TO-DO ITEM | Rewrite all the records, replacing every instance of "Facebook" with "Meta". Leave everything else as it is.

DATASET RECORDS |
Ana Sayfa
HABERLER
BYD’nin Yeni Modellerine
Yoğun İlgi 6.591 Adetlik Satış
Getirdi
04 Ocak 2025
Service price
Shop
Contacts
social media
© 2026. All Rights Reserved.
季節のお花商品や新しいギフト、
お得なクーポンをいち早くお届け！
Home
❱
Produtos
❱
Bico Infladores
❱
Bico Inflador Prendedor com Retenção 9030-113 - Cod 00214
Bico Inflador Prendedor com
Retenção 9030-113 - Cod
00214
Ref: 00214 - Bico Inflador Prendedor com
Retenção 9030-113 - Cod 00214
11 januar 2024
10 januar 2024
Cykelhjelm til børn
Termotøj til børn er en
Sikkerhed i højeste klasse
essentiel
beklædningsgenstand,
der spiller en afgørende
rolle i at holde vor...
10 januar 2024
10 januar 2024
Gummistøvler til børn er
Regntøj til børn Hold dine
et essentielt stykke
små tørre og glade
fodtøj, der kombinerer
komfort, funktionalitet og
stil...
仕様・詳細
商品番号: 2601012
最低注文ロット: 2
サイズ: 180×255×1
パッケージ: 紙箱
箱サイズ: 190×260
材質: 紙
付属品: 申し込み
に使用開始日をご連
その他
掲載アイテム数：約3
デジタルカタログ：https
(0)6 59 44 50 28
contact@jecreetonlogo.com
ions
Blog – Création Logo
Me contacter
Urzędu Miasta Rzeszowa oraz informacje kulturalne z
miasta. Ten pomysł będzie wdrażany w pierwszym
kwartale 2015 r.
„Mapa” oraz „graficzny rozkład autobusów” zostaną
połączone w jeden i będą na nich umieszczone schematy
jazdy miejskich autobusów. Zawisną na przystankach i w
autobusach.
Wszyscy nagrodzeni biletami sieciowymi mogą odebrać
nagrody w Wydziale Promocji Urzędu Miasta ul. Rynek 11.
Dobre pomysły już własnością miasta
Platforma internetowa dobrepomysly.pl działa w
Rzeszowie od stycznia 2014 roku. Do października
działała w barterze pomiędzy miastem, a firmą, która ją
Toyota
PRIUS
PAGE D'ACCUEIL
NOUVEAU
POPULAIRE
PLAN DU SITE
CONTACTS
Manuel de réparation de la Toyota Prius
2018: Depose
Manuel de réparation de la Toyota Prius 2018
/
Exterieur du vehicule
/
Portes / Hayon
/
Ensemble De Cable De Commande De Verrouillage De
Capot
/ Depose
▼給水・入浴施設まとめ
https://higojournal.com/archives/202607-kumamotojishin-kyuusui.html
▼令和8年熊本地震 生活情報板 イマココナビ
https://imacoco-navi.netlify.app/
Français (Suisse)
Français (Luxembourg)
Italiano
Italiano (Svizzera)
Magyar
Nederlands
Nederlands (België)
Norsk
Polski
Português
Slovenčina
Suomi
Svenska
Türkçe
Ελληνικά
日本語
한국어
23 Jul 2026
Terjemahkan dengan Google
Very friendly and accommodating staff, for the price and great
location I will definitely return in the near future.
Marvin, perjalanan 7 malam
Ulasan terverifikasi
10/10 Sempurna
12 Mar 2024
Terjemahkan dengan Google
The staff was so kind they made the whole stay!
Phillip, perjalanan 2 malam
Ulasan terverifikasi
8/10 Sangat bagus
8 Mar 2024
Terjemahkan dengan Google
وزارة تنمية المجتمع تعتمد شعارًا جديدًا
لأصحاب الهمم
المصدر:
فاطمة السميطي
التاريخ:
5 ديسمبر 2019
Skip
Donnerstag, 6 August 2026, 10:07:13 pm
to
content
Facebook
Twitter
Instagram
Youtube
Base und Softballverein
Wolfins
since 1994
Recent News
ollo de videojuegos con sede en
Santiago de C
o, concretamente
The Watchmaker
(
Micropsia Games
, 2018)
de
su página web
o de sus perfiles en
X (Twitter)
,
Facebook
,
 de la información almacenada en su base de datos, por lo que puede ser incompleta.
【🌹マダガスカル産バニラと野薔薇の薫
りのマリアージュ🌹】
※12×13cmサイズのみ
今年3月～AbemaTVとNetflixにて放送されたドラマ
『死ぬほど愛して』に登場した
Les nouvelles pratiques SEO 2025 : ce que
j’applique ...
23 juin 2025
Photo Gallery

EXERCISE RESULT |
Ana Sayfa
HABERLER
BYD’nin Yeni Modellerine
Yoğun İlgi 6.591 Adetlik Satış
Getirdi
04 Ocak 2025
Service price
Shop
Contacts
social media
© 2026. All Rights Reserved.
季節のお花商品や新しいギフト、
お得なクーポンをいち早くお届け！
Home
❱
Produtos
❱
Bico Infladores
❱
Bico Inflador Prendedor com Retenção 9030-113 - Cod 00214
Bico Inflador Prendedor com
Retenção 9030-113 - Cod
00214
Ref: 00214 - Bico Inflador Prendedor com
Retenção 9030-113 - Cod 00214
11 januar 2024
10 januar 2024
Cykelhjelm til børn
Termotøj til børn er en
Sikkerhed i højeste klasse
essentiel
beklædningsgenstand,
der spiller en afgørende
rolle i at holde vor...
10 januar 2024
10 januar 2024
Gummistøvler til børn er
Regntøj til børn Hold dine
et essentielt stykke
små tørre og glade
fodtøj, der kombinerer
komfort, funktionalitet og
stil...
仕様・詳細
商品番号: 2601012
最低注文ロット: 2
サイズ: 180×255×1
パッケージ: 紙箱
箱サイズ: 190×260
材質: 紙
付属品: 申し込み
に使用開始日をご連
その他
掲載アイテム数：約3
デジタルカタログ：https
(0)6 59 44 50 28
contact@jecreetonlogo.com
ions
Blog – Création Logo
Me contacter
Urzędu Miasta Rzeszowa oraz informacje kulturalne z
miasta. Ten pomysł będzie wdrażany w pierwszym
kwartale 2015 r.
„Mapa” oraz „graficzny rozkład autobusów” zostaną
połączone w jeden i będą na nich umieszczone schematy
jazdy miejskich autobusów. Zawisną na przystankach i w
autobusach.
Wszyscy nagrodzeni biletami sieciowymi mogą odebrać
nagrody w Wydziale Promocji Urzędu Miasta ul. Rynek 11.
Dobre pomysły już własnością miasta
Platforma internetowa dobrepomysly.pl działa w
Rzeszowie od stycznia 2014 roku. Do października
działała w barterze pomiędzy miastem, a firmą, która ją
Toyota
PRIUS
PAGE D'ACCUEIL
NOUVEAU
POPULAIRE
PLAN DU SITE
CONTACTS
Manuel de réparation de la Toyota Prius
2018: Depose
Manuel de réparation de la Toyota Prius 2018
/
Exterieur du vehicule
/
Portes / Hayon
/
Ensemble De Cable De Commande De Verrouillage De
Capot
/ Depose
▼給水・入浴施設まとめ
https://higojournal.com/archives/202607-kumamotojishin-kyuusui.html
▼令和8年熊本地震 生活情報板 イマココナビ
https://imacoco-navi.netlify.app/
Français (Suisse)
Français (Luxembourg)
Italiano
Italiano (Svizzera)
Magyar
Nederlands
Nederlands (België)
Norsk
Polski
Português
Slovenčina
Suomi
Svenska
Türkçe
Ελληνικά
日本語
한국어
23 Jul 2026
Terjemahkan dengan Google
Very friendly and accommodating staff, for the price and great
location I will definitely return in the near future.
Marvin, perjalanan 7 malam
Ulasan terverifikasi
10/10 Sempurna
12 Mar 2024
Terjemahkan dengan Google
The staff was so kind they made the whole stay!
Phillip, perjalanan 2 malam
Ulasan terverifikasi
8/10 Sangat bagus
8 Mar 2024
Terjemahkan dengan Google
وزارة تنمية المجتمع تعتمد شعارًا جديدًا
لأصحاب الهمم
المصدر:
فاطمة السميطي
التاريخ:
5 ديسمبر 2019
Skip
Donnerstag, 6 August 2026, 10:07:13 pm
to
content
Meta
Twitter
Instagram
Youtube
Base und Softballverein
Wolfins
since 1994
Recent News
ollo de videojuegos con sede en
Santiago de C
o, concretamente
The Watchmaker
(
Micropsia Games
, 2018)
de
su página web
o de sus perfiles en
X (Twitter)
,
Meta
,
 de la información almacenada en su base de datos, por lo que puede ser incompleta.
【🌹マダガスカル産バニラと野薔薇の薫
りのマリアージュ🌹】
※12×13cmサイズのみ
今年3月～AbemaTVとNetflixにて放送されたドラマ
『死ぬほど愛して』に登場した
Les nouvelles pratiques SEO 2025 : ce que
j’applique ...
23 juin 2025
Photo Gallery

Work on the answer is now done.